Malaysia's Home Affairs Minister, Datuk Seri Saifuddin Nasution Ismail, has categorically denied that Malay language proficiency is a necessary condition for renewing passports. The minister made the clarification during a public address in Tanjung Malim, in response to allegations suggesting otherwise.
Reports had been circulating about a woman and her daughter who allegedly faced mistreatment at a Johor immigration counter because they lacked proficiency in the Malay language. However, Saifuddin defended the immigration officer involved, suggesting that the officer's actions were likely in response to suspicions about the individuals' citizenship status due to their lack of fluency in Bahasa Malaysia. He also emphasized that there had been no recorded instances of passport application rejections on the grounds of insufficient fluency in the national language.

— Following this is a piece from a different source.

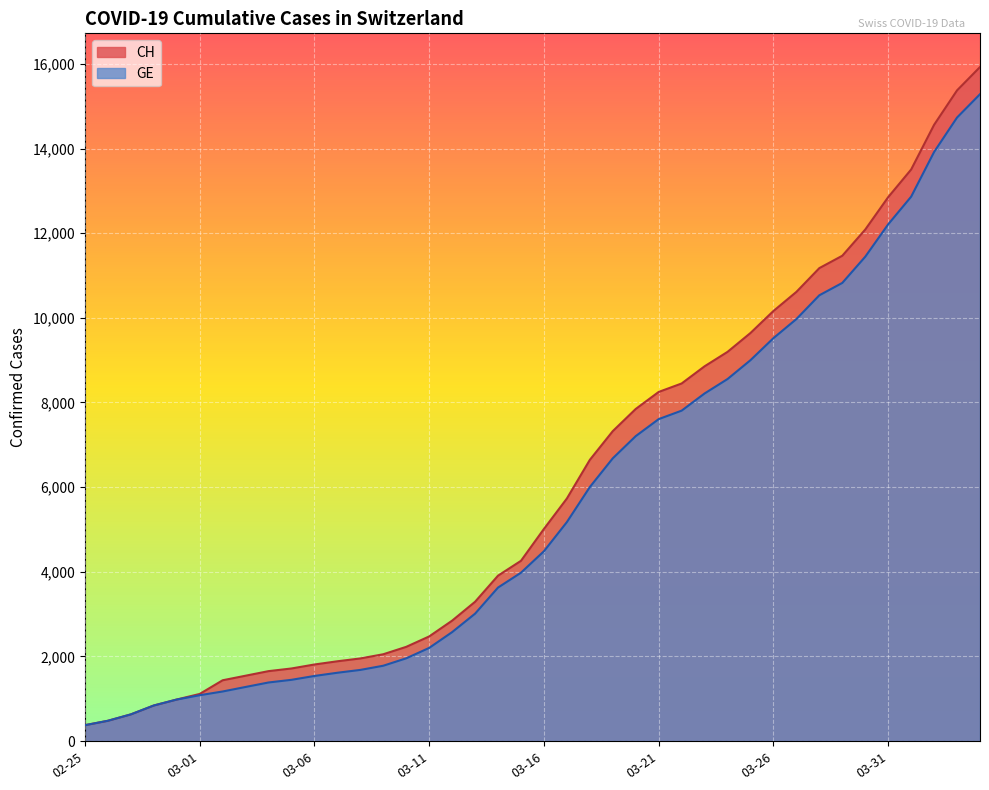

What is the highest value of the GE series?

15284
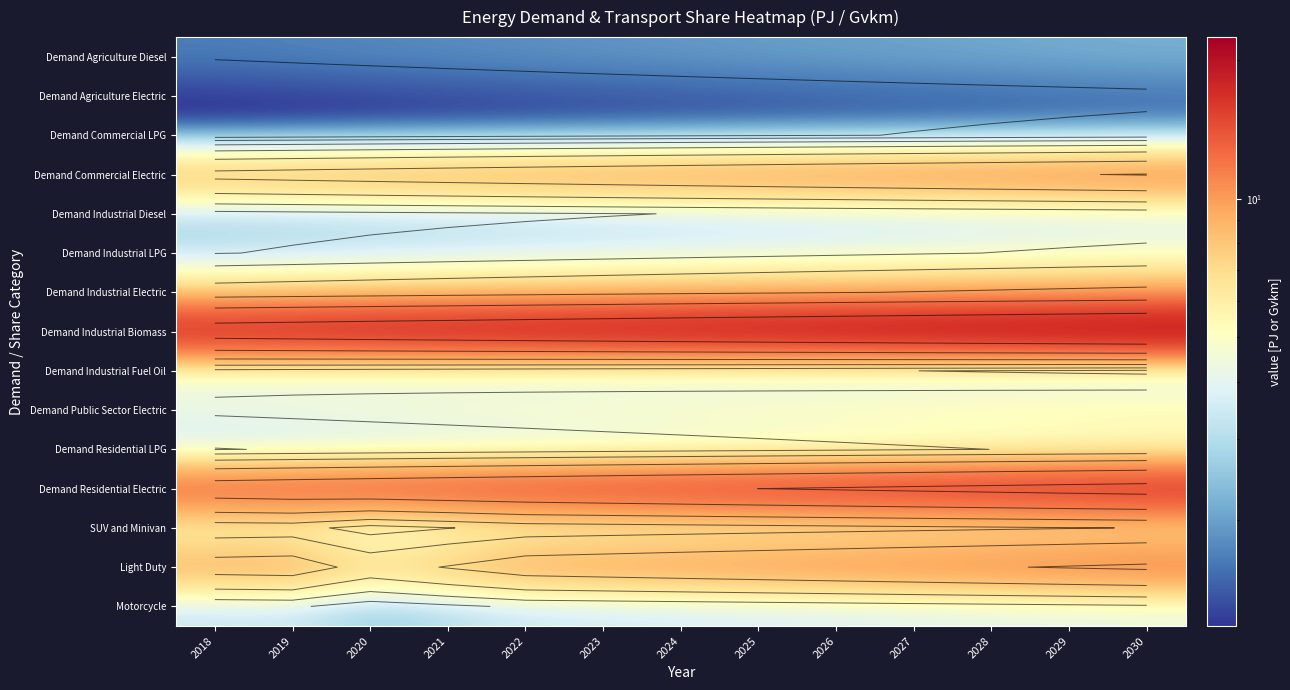

List the series in order of their peak value, lowest first.

Demand Agriculture Electric, Demand Commercial LPG, Demand Agriculture Diesel, Demand Industrial Diesel, Demand Industrial Fuel Oil, Motorcycle, Demand Residential LPG, Demand Industrial LPG, Demand Public Sector Electric, SUV and Minivan, Demand Industrial Electric, Demand Commercial Electric, Light Duty, Demand Residential Electric, Demand Industrial Biomass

Saifuddin criticized Lawyers for Liberty (LFL) for misrepresenting the facts, stating that the Malay language has never been stipulated as a prerequisite for obtaining a passport. His sentiments were echoed by former Penang Deputy Chief Minister P. Ramasamy, who confirmed that there were no elements in the law or government regulations imposing such a requirement.
Passport Issuance Continues
Despite the controversy, passport issuance in Malaysia remains ongoing. Saifuddin revealed that 2.3 million passports have been issued in the country this year alone. In closing, the Home Minister reiterated that language proficiency has never, and will never, be a condition for passport renewal in Malaysia.